Отделался строгим выговором. Оставили в институте. (Такого лучше держать вблизи, под присмотром.)
Мертвая безымянная старуха удивила патологоанатомов. Она оказалась беременна крохотным сморщенным старичком.
Печальный герой
Одним из самых печальных героев той страны, которая звалась Союзом Советских Социалистических Республик, мне представляется Геннадий Шпаликов, поэт, сценарист и режиссер. Талантливый, подтянутый, легкий, обрюзгший, погасший, постаревший. Он покончил с собой в 1974‑м, тридцати семи лет от роду.
Мне казалось и кажется, что после смерти он осужден был скитаться по Москве, которая давно стала ему чужой, которая давно стала ему пустой, а когда-то была полной света, когда-то любой ее прохожий был ему брат.
Я приехала в Москву в 1981 году, поступила в институт, училась, влюблялась, бродила по ветреным улицам. Как-то раз в позднем и синем, как в песне Булата Окуджавы, троллейбусе я увидела мужчину в сером пальто; из воротника торчала тонкая шея. Мужчина сидел у окна, щетина проступала на его опухшем нездоровом лице.
Водитель объявила:
– Конечная.
И отворила двери.
Я поспешила к выходу. Мужчина не двигался.
Я спрыгнула на асфальт и обернулась. Мужчина по-прежнему сидел во все еще освещенном троллейбусе. Водитель не кричала ему, как следовало бы: «Конечная! Выходите! Троллейбус идет в парк!»
Нет, не кричала, не вызывала милицию.
Закрыла двери и укатила, увезла.
«Она его не видела», – так я подумала.
«Он для нее – призрак», – так я догадалась.
И значительно позже, в другой Москве, в другой стране, в другом времени, я вдруг поняла, что этот призрак был Шпаликов.

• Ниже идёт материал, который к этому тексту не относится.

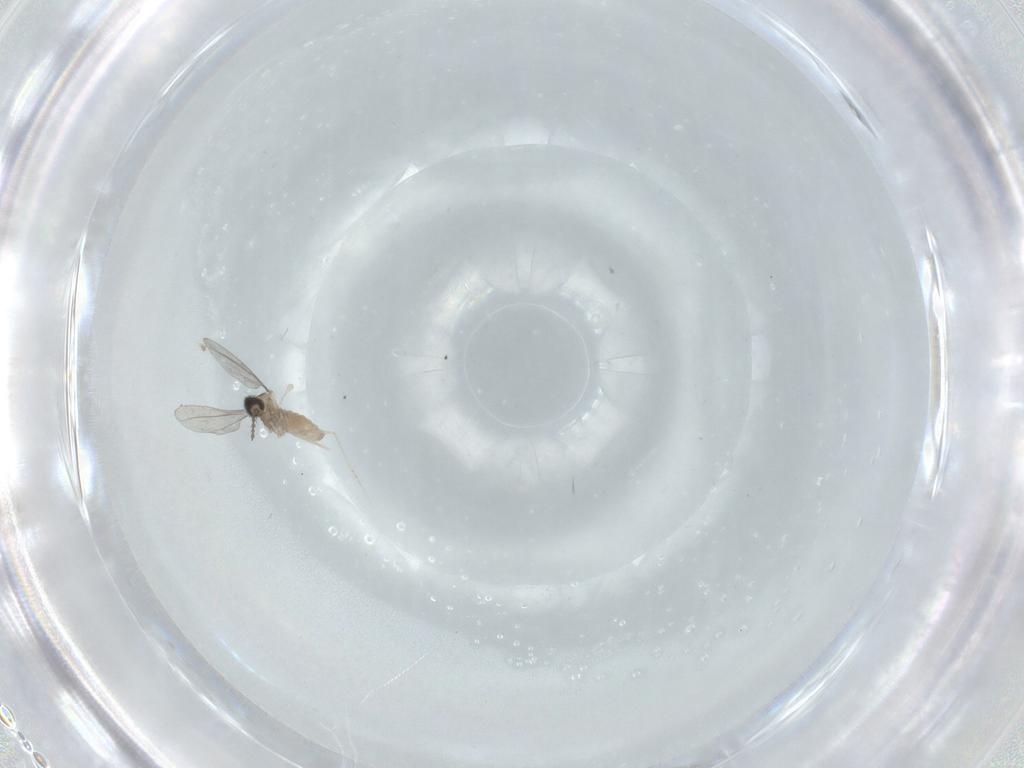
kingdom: Animalia
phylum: Arthropoda
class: Insecta
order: Diptera
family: Cecidomyiidae
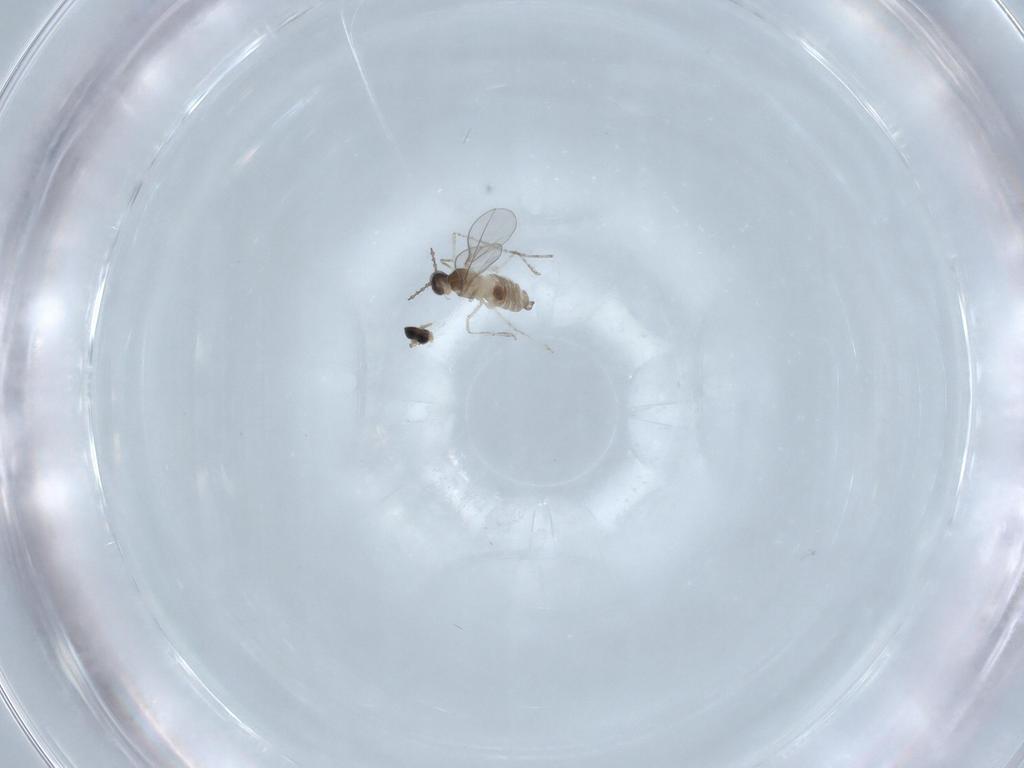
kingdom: Animalia
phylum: Arthropoda
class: Insecta
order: Diptera
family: Cecidomyiidae
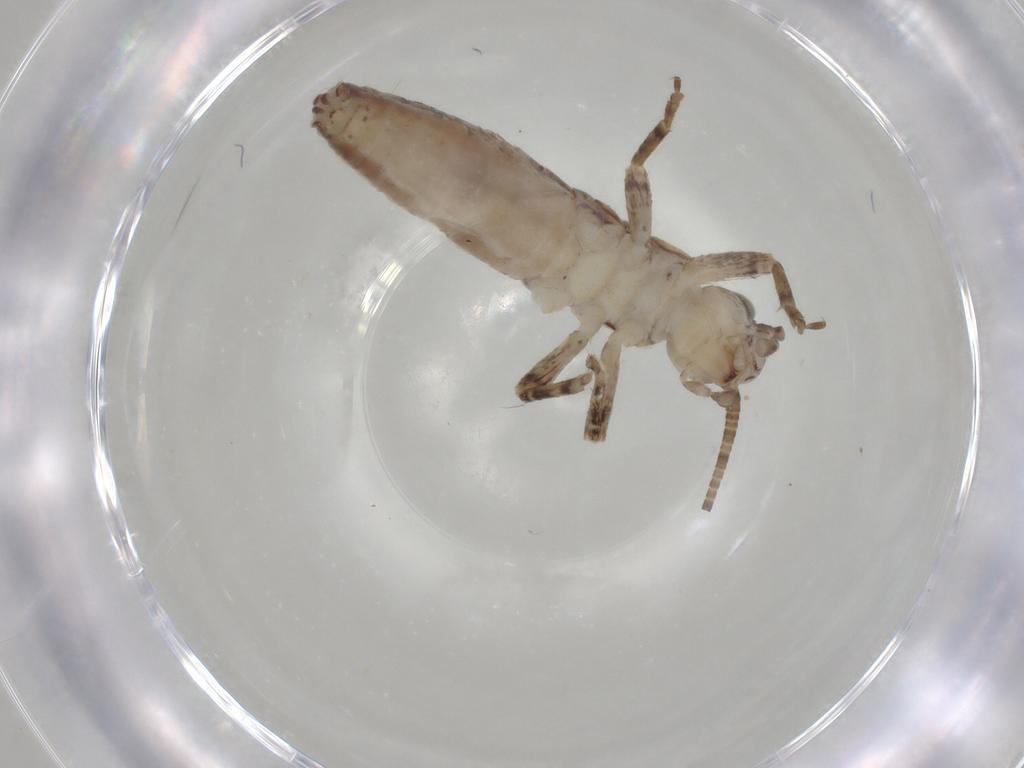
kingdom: Animalia
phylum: Arthropoda
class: Insecta
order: Orthoptera
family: Mogoplistidae
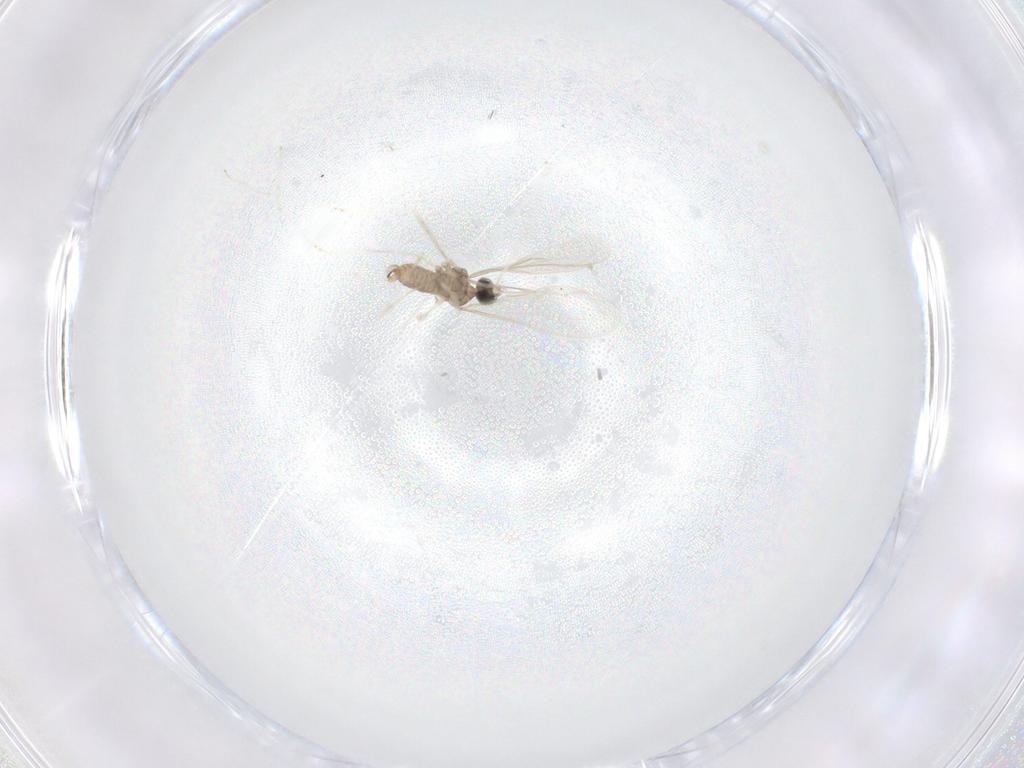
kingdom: Animalia
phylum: Arthropoda
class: Insecta
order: Diptera
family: Cecidomyiidae
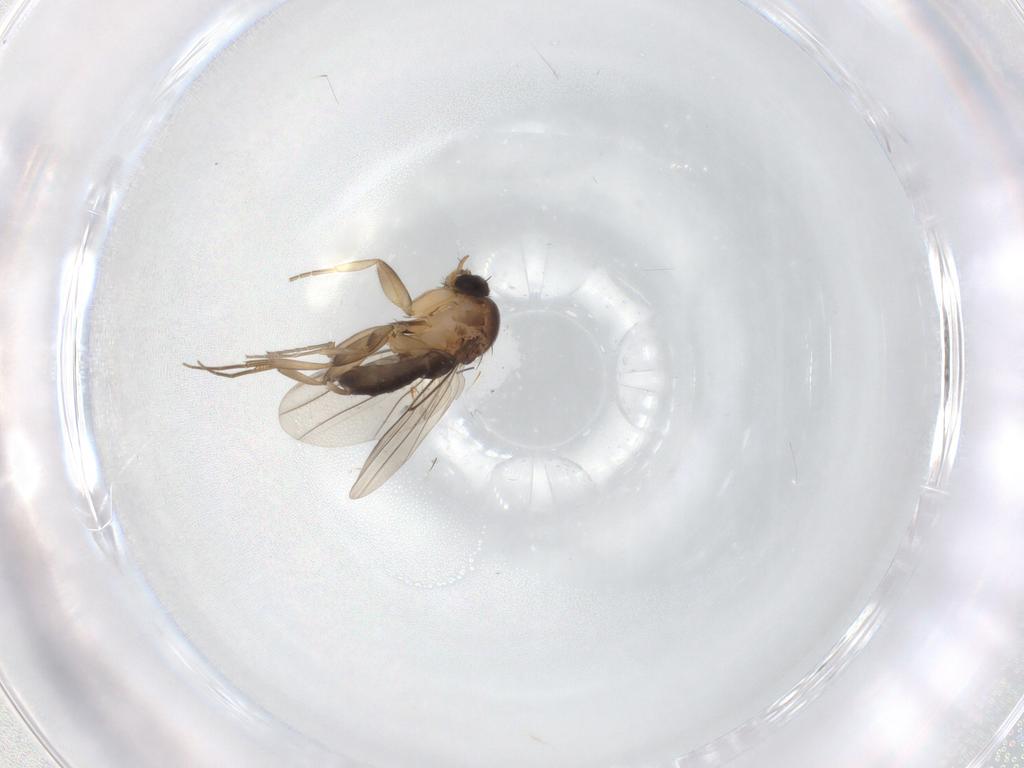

И отчего-то мне привиделась очередь в кафе «Прага» все в том же 1981 году, в середине ноября, после шести вечера, после рабочего дня.
Наполовину застекленные двери, большие окна, яркий свет. Ожидание, толпа ожидающих на сером асфальте, в асфальтовой чаше перед «Прагой». Кто-то выходит, и, значит, столик свободен, скоро швейцар отворит дверь и впустит несколько человек в тепло и свет.
За один столик сажали и незнакомцев, заполняли все места, уплотняли. И, конечно, пройти без очереди было невозможно, не пустят. Но перед молодым человеком в сером расстегнутом пальто, без шарфа, без головного убора, очередь расступилась. Никто не возмутился, не воспрепятствовал. И он отворил тяжелую солидную дверь и вошел в предбанник. И швейцар скользнул по нему равнодушным взглядом, не сказал: «Куда вы, к кому?»
И не сказал: «Здравствуйте, приятно вас видеть».
Ничего не сказал, пропустил мимо, не заметил.
Молодой человек приблизился к гардеробу, но пальто не снял. Постоял тихо (да он и возле очереди стоял так же точно – тихо), разглядывая всех с печальным любопытством, как будто что-то грустное знал про всех, что-то предстоящее каждому невеселое. Или то, что ему казалось невеселым. А ему, пожалуй, все казалось невеселым, этому молодому человеку. И никуда он не спешил, не торопился.
Он долго смотрел, как люди подают номерки и берут пальто, как одеваются перед зеркалом, уставившись сурово на свои лица в зеркальном стекле. Расправляют шарфы, застегиваются на все пуговицы, надевают мохнатые шапки. И, уже сытые, пахнущие едой и теплом, направляются к дверям, на выход, в серый ноябрьский вечер с промозглым ветром. Как будто из преисподней явился этот ветер, мигом выстудит, выудит тепло и воспоминания о тепле. И точно не было этого вечера в уютном кафе, изучения меню, карандашика официантки, чиркающего в книжечку. (Кто и когда еще за вами записывал? Только здесь.)
Молодой человек стоял и смотрел.
Кто-то только что вошел и расстегивал пуговицы негнущимися промерзшими пальцами. Шапку заталкивал в рукав пальто, а во второй рукав заталкивал шарф, и это пальто с толстыми набитыми рукавами как будто и не пальто, а кукла, еще не до конца готовая.